[What is expected]: Starting at the line below holding "Elvis is crooning" and stopping at the line holding "is our last", print every line exactly, both ends included, and leave the rest out.

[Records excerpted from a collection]
_ _ _ _ _ _ _

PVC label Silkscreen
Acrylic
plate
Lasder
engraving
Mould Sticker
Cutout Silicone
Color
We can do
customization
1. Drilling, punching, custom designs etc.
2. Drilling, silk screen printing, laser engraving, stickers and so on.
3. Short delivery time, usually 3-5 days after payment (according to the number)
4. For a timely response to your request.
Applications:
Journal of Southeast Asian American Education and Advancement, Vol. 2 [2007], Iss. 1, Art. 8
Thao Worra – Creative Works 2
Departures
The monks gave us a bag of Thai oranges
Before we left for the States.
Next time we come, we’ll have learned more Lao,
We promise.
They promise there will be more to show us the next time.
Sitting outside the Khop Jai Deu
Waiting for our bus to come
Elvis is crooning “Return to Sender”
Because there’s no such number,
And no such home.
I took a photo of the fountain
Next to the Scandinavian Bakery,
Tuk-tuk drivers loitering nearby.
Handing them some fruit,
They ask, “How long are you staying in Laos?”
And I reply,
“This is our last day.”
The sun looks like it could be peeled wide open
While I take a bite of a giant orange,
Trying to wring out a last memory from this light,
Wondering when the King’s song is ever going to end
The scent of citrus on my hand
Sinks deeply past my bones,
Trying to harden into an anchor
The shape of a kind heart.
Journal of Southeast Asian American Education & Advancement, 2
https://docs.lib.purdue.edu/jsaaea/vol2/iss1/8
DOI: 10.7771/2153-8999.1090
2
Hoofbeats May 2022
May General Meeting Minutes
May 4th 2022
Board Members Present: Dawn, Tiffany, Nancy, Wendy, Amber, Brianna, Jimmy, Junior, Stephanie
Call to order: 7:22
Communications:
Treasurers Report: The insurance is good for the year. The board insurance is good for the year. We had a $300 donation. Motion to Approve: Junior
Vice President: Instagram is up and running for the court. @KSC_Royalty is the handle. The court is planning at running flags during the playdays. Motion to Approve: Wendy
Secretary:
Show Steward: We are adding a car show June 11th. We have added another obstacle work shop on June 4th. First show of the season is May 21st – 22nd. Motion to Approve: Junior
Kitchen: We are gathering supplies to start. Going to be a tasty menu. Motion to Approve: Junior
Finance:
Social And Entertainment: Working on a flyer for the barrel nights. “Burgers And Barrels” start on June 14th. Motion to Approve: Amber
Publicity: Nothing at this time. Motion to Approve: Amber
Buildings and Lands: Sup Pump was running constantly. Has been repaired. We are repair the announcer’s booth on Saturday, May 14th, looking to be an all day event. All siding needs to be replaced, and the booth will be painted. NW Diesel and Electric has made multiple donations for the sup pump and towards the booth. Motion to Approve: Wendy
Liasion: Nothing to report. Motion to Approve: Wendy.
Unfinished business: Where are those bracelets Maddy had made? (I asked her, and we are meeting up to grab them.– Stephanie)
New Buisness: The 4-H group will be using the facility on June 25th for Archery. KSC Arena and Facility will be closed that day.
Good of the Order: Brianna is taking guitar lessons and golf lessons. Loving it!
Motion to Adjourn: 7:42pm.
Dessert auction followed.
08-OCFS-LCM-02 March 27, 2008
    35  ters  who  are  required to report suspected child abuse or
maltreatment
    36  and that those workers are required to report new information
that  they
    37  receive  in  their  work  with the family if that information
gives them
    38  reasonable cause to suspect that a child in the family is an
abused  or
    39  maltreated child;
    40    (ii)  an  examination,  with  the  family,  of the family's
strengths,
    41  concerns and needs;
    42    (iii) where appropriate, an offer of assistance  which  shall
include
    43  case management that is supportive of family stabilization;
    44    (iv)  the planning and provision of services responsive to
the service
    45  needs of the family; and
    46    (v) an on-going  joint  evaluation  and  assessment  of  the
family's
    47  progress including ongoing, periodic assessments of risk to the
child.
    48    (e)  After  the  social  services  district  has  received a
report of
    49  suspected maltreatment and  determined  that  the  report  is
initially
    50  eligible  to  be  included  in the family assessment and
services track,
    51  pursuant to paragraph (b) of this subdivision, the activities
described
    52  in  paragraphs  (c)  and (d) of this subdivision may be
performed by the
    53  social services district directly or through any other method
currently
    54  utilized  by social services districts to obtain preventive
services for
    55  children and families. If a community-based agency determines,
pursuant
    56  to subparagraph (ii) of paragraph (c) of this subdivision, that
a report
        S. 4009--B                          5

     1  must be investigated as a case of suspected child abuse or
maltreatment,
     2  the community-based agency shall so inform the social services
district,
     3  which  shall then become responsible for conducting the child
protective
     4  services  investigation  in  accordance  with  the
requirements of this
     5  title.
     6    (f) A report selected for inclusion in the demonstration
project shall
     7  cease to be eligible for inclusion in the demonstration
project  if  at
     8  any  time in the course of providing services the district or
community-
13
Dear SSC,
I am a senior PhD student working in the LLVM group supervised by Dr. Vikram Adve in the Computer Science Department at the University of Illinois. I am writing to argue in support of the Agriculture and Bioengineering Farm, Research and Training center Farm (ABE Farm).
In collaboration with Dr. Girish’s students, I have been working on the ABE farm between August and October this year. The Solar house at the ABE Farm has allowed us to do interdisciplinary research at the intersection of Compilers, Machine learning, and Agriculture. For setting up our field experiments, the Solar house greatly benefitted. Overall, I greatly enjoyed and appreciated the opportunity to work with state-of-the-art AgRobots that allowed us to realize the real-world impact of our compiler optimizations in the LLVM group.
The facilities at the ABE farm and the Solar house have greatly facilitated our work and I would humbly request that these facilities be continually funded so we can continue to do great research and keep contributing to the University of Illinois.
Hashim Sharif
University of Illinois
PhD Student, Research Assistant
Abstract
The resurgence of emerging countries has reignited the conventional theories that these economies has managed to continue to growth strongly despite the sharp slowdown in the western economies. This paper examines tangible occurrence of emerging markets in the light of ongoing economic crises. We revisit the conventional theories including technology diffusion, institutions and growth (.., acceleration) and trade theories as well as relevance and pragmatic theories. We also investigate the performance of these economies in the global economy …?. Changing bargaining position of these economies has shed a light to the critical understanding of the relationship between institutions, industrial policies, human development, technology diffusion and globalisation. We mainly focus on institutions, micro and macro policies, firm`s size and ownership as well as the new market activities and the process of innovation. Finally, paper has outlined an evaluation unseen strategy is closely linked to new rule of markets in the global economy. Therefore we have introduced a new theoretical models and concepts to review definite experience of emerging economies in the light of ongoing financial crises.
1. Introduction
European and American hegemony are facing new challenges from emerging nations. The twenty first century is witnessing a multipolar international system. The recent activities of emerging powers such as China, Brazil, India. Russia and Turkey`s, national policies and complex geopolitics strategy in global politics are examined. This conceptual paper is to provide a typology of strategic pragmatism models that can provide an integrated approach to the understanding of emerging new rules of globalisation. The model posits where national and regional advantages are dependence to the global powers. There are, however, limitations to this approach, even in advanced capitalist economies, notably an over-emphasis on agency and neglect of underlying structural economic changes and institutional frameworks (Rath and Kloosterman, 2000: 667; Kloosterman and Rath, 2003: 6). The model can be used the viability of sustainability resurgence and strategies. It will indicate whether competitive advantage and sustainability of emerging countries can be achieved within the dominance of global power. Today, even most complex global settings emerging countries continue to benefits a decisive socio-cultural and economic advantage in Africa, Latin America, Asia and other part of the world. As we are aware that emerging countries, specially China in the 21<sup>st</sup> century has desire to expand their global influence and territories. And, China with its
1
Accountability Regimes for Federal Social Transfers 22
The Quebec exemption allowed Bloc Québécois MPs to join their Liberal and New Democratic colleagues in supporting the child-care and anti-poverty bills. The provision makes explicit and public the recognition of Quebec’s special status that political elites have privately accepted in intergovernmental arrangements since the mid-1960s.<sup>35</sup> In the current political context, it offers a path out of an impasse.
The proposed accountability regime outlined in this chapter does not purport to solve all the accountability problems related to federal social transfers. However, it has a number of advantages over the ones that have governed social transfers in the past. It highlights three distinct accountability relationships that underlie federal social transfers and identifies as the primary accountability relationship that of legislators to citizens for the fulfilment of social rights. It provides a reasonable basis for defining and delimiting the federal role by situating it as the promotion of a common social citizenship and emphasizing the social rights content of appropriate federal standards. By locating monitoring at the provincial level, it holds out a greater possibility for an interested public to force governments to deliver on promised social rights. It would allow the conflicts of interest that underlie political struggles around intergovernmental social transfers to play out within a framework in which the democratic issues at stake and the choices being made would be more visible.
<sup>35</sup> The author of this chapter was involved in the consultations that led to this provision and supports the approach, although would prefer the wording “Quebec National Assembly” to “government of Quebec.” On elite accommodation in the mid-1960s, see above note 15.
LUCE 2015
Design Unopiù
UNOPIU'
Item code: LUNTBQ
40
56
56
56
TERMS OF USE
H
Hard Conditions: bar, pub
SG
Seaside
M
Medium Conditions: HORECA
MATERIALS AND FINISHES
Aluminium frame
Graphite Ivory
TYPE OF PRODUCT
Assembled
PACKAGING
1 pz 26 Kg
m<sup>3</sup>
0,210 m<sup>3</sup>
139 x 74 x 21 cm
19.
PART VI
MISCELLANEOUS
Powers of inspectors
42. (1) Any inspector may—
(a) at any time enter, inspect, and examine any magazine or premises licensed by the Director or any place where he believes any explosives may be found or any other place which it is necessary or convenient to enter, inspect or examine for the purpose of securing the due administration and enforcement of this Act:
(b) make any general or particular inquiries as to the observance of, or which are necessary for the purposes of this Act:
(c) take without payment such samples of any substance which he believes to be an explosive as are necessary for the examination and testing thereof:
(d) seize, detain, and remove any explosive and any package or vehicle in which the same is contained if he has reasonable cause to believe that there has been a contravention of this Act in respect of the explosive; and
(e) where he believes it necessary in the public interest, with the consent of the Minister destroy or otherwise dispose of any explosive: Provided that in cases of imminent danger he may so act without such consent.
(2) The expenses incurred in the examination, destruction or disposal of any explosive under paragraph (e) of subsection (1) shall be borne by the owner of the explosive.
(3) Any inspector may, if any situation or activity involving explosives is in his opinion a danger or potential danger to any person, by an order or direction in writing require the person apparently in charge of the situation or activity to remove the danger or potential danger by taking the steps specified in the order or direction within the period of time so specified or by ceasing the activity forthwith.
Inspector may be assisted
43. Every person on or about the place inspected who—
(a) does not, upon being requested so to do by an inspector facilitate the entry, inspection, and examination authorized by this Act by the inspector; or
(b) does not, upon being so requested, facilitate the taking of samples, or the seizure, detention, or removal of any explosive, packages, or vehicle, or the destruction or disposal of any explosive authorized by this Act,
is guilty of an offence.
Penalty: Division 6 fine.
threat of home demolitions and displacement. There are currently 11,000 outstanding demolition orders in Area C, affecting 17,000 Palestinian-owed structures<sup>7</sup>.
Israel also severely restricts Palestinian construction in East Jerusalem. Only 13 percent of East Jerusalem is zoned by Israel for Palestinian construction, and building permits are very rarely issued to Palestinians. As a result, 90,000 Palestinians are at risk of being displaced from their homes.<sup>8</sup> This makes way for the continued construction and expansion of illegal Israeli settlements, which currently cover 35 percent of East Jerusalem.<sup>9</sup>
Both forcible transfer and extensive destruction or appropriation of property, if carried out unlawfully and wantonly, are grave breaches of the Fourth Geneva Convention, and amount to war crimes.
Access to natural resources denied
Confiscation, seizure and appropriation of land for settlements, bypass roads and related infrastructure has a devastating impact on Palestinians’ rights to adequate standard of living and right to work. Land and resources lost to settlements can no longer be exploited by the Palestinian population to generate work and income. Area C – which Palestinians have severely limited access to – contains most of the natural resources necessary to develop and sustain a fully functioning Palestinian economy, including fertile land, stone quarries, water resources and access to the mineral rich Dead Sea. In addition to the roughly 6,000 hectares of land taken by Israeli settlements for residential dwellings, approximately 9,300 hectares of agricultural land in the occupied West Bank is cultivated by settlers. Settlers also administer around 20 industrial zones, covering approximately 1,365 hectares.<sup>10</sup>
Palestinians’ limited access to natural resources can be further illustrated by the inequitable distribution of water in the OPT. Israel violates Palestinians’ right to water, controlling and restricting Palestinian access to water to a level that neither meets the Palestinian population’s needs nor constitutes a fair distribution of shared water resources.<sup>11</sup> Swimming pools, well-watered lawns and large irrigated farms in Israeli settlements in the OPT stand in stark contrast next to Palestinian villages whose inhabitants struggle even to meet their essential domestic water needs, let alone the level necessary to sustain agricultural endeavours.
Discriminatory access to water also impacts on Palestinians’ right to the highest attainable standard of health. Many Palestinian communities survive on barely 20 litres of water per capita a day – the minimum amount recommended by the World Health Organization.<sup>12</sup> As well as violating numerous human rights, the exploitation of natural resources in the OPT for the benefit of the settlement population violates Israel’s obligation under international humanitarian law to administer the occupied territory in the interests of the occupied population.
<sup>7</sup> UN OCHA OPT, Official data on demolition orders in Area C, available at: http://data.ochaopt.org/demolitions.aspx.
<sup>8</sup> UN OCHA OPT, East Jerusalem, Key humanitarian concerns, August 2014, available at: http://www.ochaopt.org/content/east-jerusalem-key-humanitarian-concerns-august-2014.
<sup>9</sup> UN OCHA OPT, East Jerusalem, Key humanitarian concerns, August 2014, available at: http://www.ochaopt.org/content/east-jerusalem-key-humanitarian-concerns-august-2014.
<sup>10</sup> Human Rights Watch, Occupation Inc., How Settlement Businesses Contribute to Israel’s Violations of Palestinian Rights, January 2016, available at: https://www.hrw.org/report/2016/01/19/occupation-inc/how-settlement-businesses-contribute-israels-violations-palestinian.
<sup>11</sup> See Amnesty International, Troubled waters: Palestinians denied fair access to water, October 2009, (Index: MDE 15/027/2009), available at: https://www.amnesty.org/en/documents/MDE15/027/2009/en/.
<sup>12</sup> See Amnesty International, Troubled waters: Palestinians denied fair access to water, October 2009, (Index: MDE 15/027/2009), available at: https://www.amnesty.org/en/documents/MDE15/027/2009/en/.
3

_ _ _ _ _ _ _

[Answer for this exercise]:
Elvis is crooning “Return to Sender”
Because there’s no such number,
And no such home.
I took a photo of the fountain
Next to the Scandinavian Bakery,
Tuk-tuk drivers loitering nearby.
Handing them some fruit,
They ask, “How long are you staying in Laos?”
And I reply,
“This is our last day.”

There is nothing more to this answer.